Researchers at UCL and Great Ormond Street Hospital for Children (GOSH) have developed donor T cells to treat critically ill children with drug-resistant leukemia who would otherwise have exhausted all available treatments.
The phase I study, published in Science Translational Medicine, is the first human application of ‘universal’ CRISPR-edited cells and represents an important advance in the use of gene-edited cells to treat cancer.
Researchers, led by Professor Waseem Qasim, UCL Great Ormond Street Institute of Child Health & Consultant Immunologist at GOSH, used a technique known as CRISPR/Cas9 to cut a cell’s DNA and insert new genetic code. In this case, the genetic code allows T cells to express a receptor called a chimeric antigen receptor (CAR) that can recognize and destroy markers on the surface of cancerous B cells.
The T cells were then further gene-edited and made available “off-the-shelf” without the need for donor matching. “Fortunately, this type of unresponsive leukemia is extremely rare, but we are excited to introduce new treatments for some of the most difficult childhood leukemias to treat,” said lead author Professor Qasim. I’m exhausted.”

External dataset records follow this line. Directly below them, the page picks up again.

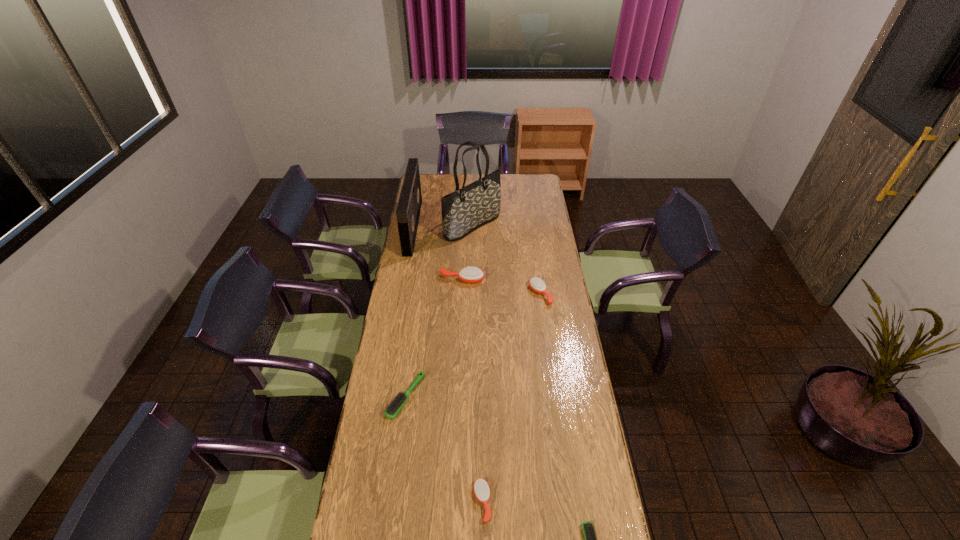
The height and width of the screenshot is (540, 960). Find the location of `orange hairbrush that is the second nearest to the videotape`. orange hairbrush that is the second nearest to the videotape is located at coordinates (536, 284).

Locate an element on the screen. The image size is (960, 540). light hairbrush that is the second nearest to the tallest hairbrush is located at coordinates (589, 532).

You are a GUI agent. You are given a task and a screenshot of the screen. Output one action in this format:
    pyautogui.click(x=<x>, y=<y>)
    Task: Click on the vacant space that satisfies the following two spatial constraints: 1. on the back side of the nearest orange hairbrush; 2. on the left side of the fourth shortest object
    This screenshot has height=540, width=960.
    Given the screenshot: What is the action you would take?
    pyautogui.click(x=481, y=294)

This screenshot has width=960, height=540. I want to click on free space that satisfies the following two spatial constraints: 1. on the front side of the sixth shortest object; 2. on the right side of the biggest orange hairbrush, so click(x=403, y=280).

The study builds on previous work by Professor Qasim’s team using older techniques.
“While there are challenges to overcome, this study demonstrates how novel genome-editing techniques can be used to address the unmet health needs of the sickest children we see. It’s a promising demonstration.”
A 1-year-old patient who had leukemia cleared from his body using CAR-T cell therapy in 2015. Here, white blood cells were harvested from a healthy donor and used “molecular scissors” called TALENS (precursor of CRISPR). and processed in a special lab to create cells that are suitable for transplantation into every patient so that leukemia can be prevented and eliminated.
Following the success of this experimental treatment, a larger study reported on her 21 patients, both treated adults and children. Several CAR T-cell therapies are currently offered by the NHS, but they rely on harvesting and generating the patient’s own cells. This can be expensive and is not always quick to do.